Local Government Confidential

  • Global ‘WannaCry’ ransomware attack offers peek at local government’s next battle: The weekend’s global cyber-extortion attack has reinforced the need for hospitals, businesses, banks, and other large organizations to update their computer operating systems and security software, area officials said Monday. Computers across the world were locked up Friday and users’ files held for ransom after dozens of countries were hit in a cyberattack that targeted hospitals, companies and government agencies, according to The Associated Press. It is believed to be the biggest attack of its kind.

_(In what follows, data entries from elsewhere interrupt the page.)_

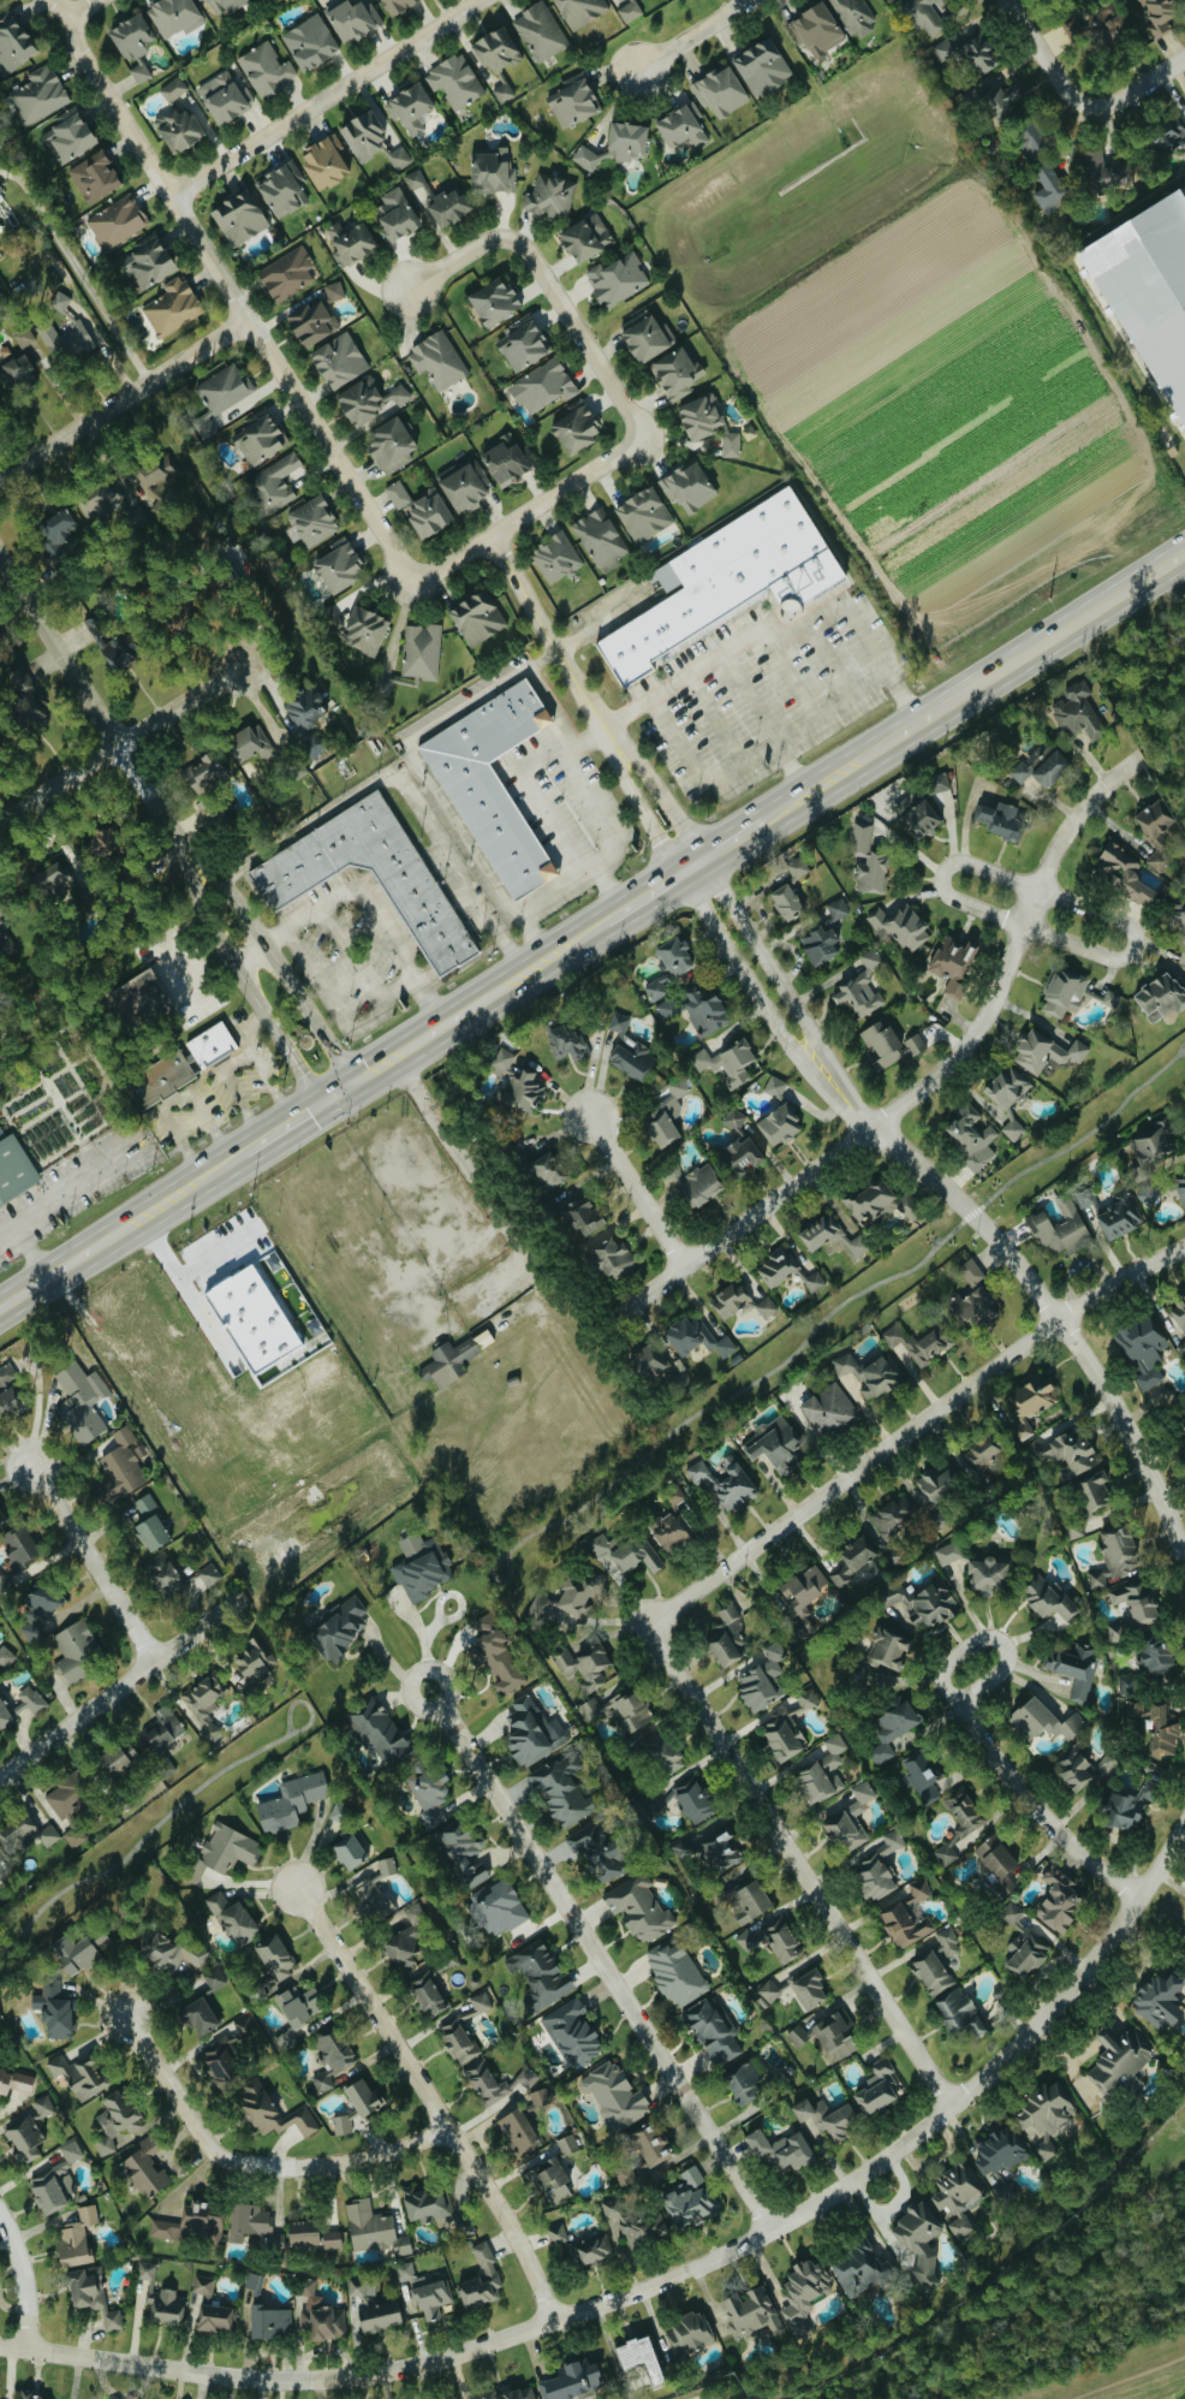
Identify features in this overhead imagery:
building: (201, 1)
building: (619, 1)
building: (1, 3)
building: (227, 5)
building: (397, 5)
road: (59, 7)
road: (82, 7)
building: (580, 11)
building: (631, 11)
building: (174, 16)
building: (855, 16)
building: (925, 16)
building: (1157, 16)
building: (353, 19)
building: (1072, 27)
building: (815, 29)
building: (540, 31)
building: (132, 35)
road: (691, 35)
building: (310, 42)
building: (13, 45)
building: (940, 51)
building: (979, 55)
road: (1040, 55)
building: (497, 60)
building: (761, 67)
building: (267, 69)
building: (455, 80)
building: (174, 89)
building: (720, 91)
road: (1136, 92)
building: (40, 94)
building: (224, 96)
road: (324, 97)
building: (999, 97)
building: (573, 103)
building: (410, 107)
building: (682, 126)
building: (178, 129)
building: (1168, 134)
building: (70, 136)
building: (364, 136)
building: (1029, 137)
building: (627, 140)
building: (400, 157)
building: (586, 158)
building: (324, 162)
building: (1103, 170)
building: (492, 172)
building: (94, 177)
building: (416, 179)
building: (1048, 187)
building: (282, 190)
building: (550, 197)
building: (449, 207)
building: (396, 215)
building: (239, 217)
building: (118, 221)
building: (586, 237)
building: (352, 244)
road: (455, 260)
building: (146, 265)
road: (79, 271)
building: (287, 274)
building: (618, 280)
building: (335, 291)
building: (1148, 293)
road: (233, 297)
building: (494, 302)
building: (172, 308)
building: (312, 324)
road: (579, 333)
building: (67, 335)
building: (24, 337)
building: (647, 338)
building: (524, 343)
crop: (910, 352)
building: (438, 360)
building: (338, 361)
building: (18, 372)
building: (676, 373)
building: (543, 386)
building: (221, 395)
road: (123, 397)
building: (367, 400)
building: (700, 417)
building: (575, 428)
building: (260, 439)
building: (391, 445)
building: (731, 445)
building: (505, 461)
building: (157, 470)
building: (272, 485)
building: (690, 487)
building: (462, 489)
building: (102, 498)
building: (420, 509)
road: (525, 514)
building: (643, 515)
building: (137, 517)
building: (312, 522)
building: (56, 534)
building: (601, 538)
building: (556, 557)
building: (338, 566)
building: (723, 582)
building: (477, 617)
road: (601, 620)
building: (358, 628)
road: (546, 632)
building: (110, 643)
building: (421, 651)
road: (720, 657)
road: (828, 658)
road: (878, 664)
road: (789, 675)
road: (972, 690)
building: (22, 696)
building: (1078, 712)
road: (101, 717)
road: (716, 717)
building: (306, 720)
road: (765, 724)
road: (120, 742)
building: (248, 743)
road: (752, 754)
road: (408, 755)
building: (1041, 766)
building: (203, 773)
building: (937, 783)
building: (492, 785)
road: (556, 806)
road: (1078, 814)
building: (917, 816)
road: (421, 819)
building: (999, 819)
building: (1156, 832)
building: (861, 838)
road: (730, 841)
building: (97, 842)
road: (690, 865)
building: (799, 869)
road: (942, 873)
building: (872, 875)
building: (1122, 875)
building: (52, 883)
road: (553, 889)
building: (412, 890)
road: (644, 895)
road: (725, 895)
building: (786, 902)
road: (1029, 907)
road: (702, 909)
road: (232, 910)
building: (1179, 917)
road: (300, 918)
building: (901, 926)
road: (275, 935)
road: (528, 938)
road: (575, 939)
road: (1134, 946)
road: (246, 951)
building: (953, 963)
building: (668, 966)
road: (531, 967)
building: (861, 987)
building: (1064, 991)
road: (389, 994)
road: (251, 995)
building: (1159, 995)
building: (139, 999)
building: (1113, 999)
building: (666, 1007)
building: (704, 1009)
road: (308, 1012)
building: (619, 1022)
road: (435, 1027)
road: (246, 1029)
building: (568, 1040)
building: (882, 1044)
building: (915, 1044)
building: (211, 1045)
building: (1045, 1051)
building: (632, 1057)
building: (727, 1061)
building: (159, 1079)
building: (516, 1081)
traffic signals: (352, 1082)
road: (270, 1085)
building: (775, 1086)
building: (1006, 1086)
road: (233, 1090)
traffic signals: (320, 1102)
building: (666, 1114)
building: (733, 1119)
road: (293, 1120)
building: (778, 1123)
building: (1013, 1129)
building: (970, 1136)
building: (1153, 1139)
road: (839, 1151)
building: (740, 1155)
building: (14, 1169)
building: (546, 1170)
building: (693, 1182)
road: (482, 1184)
road: (70, 1187)
building: (1179, 1188)
road: (635, 1189)
building: (1148, 1193)
building: (1085, 1197)
building: (880, 1201)
building: (580, 1214)
building: (1119, 1218)
building: (1061, 1228)
road: (117, 1231)
building: (832, 1235)
road: (30, 1250)
building: (610, 1257)
building: (777, 1266)
building: (971, 1271)
road: (181, 1272)
building: (814, 1282)
road: (1038, 1292)
building: (734, 1300)
building: (976, 1306)
building: (766, 1307)
building: (1179, 1312)
building: (696, 1337)
building: (916, 1343)
building: (1142, 1349)
building: (647, 1360)
building: (448, 1361)
building: (867, 1375)
building: (8, 1391)
building: (82, 1400)
building: (1029, 1406)
building: (828, 1409)
building: (1183, 1426)
road: (911, 1427)
building: (775, 1445)
building: (980, 1451)
building: (1065, 1452)
building: (125, 1462)
building: (945, 1478)
building: (723, 1484)
building: (1094, 1494)
building: (675, 1495)
building: (891, 1516)
building: (1, 1519)
building: (150, 1523)
building: (1073, 1529)
building: (671, 1532)
building: (626, 1553)
building: (948, 1553)
building: (1114, 1556)
building: (852, 1559)
road: (91, 1563)
building: (422, 1567)
building: (987, 1573)
building: (165, 1574)
building: (207, 1576)
road: (446, 1595)
building: (800, 1598)
building: (1048, 1600)
building: (1135, 1601)
building: (564, 1603)
building: (923, 1604)
building: (39, 1610)
building: (339, 1627)
building: (727, 1637)
road: (426, 1641)
building: (889, 1647)
building: (76, 1650)
building: (1156, 1657)
building: (5, 1658)
building: (252, 1661)
building: (496, 1662)
building: (585, 1665)
building: (1074, 1668)
building: (761, 1678)
building: (1127, 1680)
building: (887, 1681)
road: (119, 1686)
building: (807, 1699)
building: (206, 1702)
road: (304, 1702)
building: (21, 1705)
building: (591, 1708)
building: (631, 1710)
building: (1041, 1721)
building: (890, 1729)
road: (976, 1731)
building: (1163, 1731)
building: (163, 1732)
building: (378, 1733)
building: (532, 1733)
building: (784, 1737)
building: (661, 1753)
building: (114, 1760)
building: (1110, 1761)
building: (165, 1768)
building: (1075, 1770)
building: (822, 1773)
building: (922, 1776)
building: (562, 1792)
building: (67, 1796)
building: (430, 1796)
building: (693, 1801)
building: (291, 1802)
building: (1126, 1807)
building: (850, 1821)
building: (970, 1825)
building: (25, 1834)
road: (143, 1839)
building: (349, 1851)
building: (596, 1851)
building: (711, 1851)
building: (221, 1852)
building: (463, 1855)
building: (995, 1856)
road: (799, 1864)
building: (387, 1866)
building: (877, 1869)
building: (737, 1877)
road: (1169, 1881)
building: (1004, 1885)
building: (372, 1899)
building: (749, 1901)
building: (1056, 1903)
building: (639, 1908)
building: (497, 1910)
building: (1012, 1913)
building: (231, 1917)
building: (908, 1917)
building: (747, 1940)
building: (102, 1941)
building: (947, 1941)
building: (783, 1944)
building: (167, 1951)
building: (1026, 1953)
building: (72, 1955)
building: (276, 1956)
building: (403, 1956)
road: (599, 1957)
building: (676, 1973)
building: (931, 1973)
building: (539, 1975)
building: (215, 1979)
building: (809, 1990)
building: (769, 1991)
building: (432, 1995)
building: (1159, 1998)
building: (299, 2005)
building: (54, 2009)
building: (960, 2013)
building: (200, 2016)
building: (711, 2030)
building: (464, 2031)
building: (572, 2031)
building: (822, 2032)
building: (846, 2046)
building: (332, 2058)
building: (1119, 2058)
building: (222, 2059)
building: (79, 2076)
building: (526, 2078)
building: (15, 2082)
building: (486, 2082)
building: (744, 2083)
building: (877, 2087)
building: (614, 2096)
building: (364, 2097)
building: (541, 2097)
road: (429, 2099)
building: (272, 2111)
building: (1044, 2116)
building: (825, 2117)
building: (116, 2120)
building: (344, 2124)
building: (30, 2131)
building: (517, 2132)
building: (568, 2144)
building: (650, 2145)
building: (780, 2149)
building: (72, 2151)
building: (998, 2151)
road: (250, 2163)
building: (146, 2169)
building: (626, 2172)
building: (550, 2180)
building: (956, 2188)
building: (52, 2189)
building: (689, 2201)
building: (426, 2204)
building: (248, 2221)
building: (634, 2223)
building: (191, 2226)
building: (960, 2226)
building: (374, 2230)
building: (312, 2235)
building: (76, 2239)
building: (918, 2243)
building: (582, 2244)
building: (860, 2268)
building: (147, 2270)
road: (673, 2274)
road: (24, 2279)
building: (481, 2280)
building: (203, 2285)
building: (803, 2292)
building: (92, 2295)
building: (165, 2306)
building: (373, 2308)
building: (751, 2313)
building: (320, 2314)
building: (215, 2318)
building: (270, 2323)
building: (639, 2357)
road: (1127, 2377)
building: (571, 2380)
building: (29, 2394)
building: (508, 2394)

  • City of Keene hopes to hire new manager: Resumes for a new city manager are flowing in, and Keene Mayor Kendall W. Lane says the aim is to have the position filled this summer. “We hope to have it pretty well narrowed down by June, so over the summer we have someone who can start making their arrangements to move to Keene and get settled in,” Lane said. Between 40 and 50 resumes had been submitted as of last week, Lane said, “and they keep coming.” The city post calling for resumes to be submitted was in mid-March.

  • Oregon voters could see more community rights measures: Voters in Coos County said ‘no’ Tuesday to a measure that could have blocked a proposed liquefied natural gas terminal and pipeline. The results are too close to call for a Lincoln County measure banning aerial pesticide spraying. These Oregon measures stem from the broader “community rights” movement – and organizers say there’s more to come. The concept of community rights animated a series of similar ballot measures in Washington in recent years and it’s now driving several Oregon voter initiative efforts.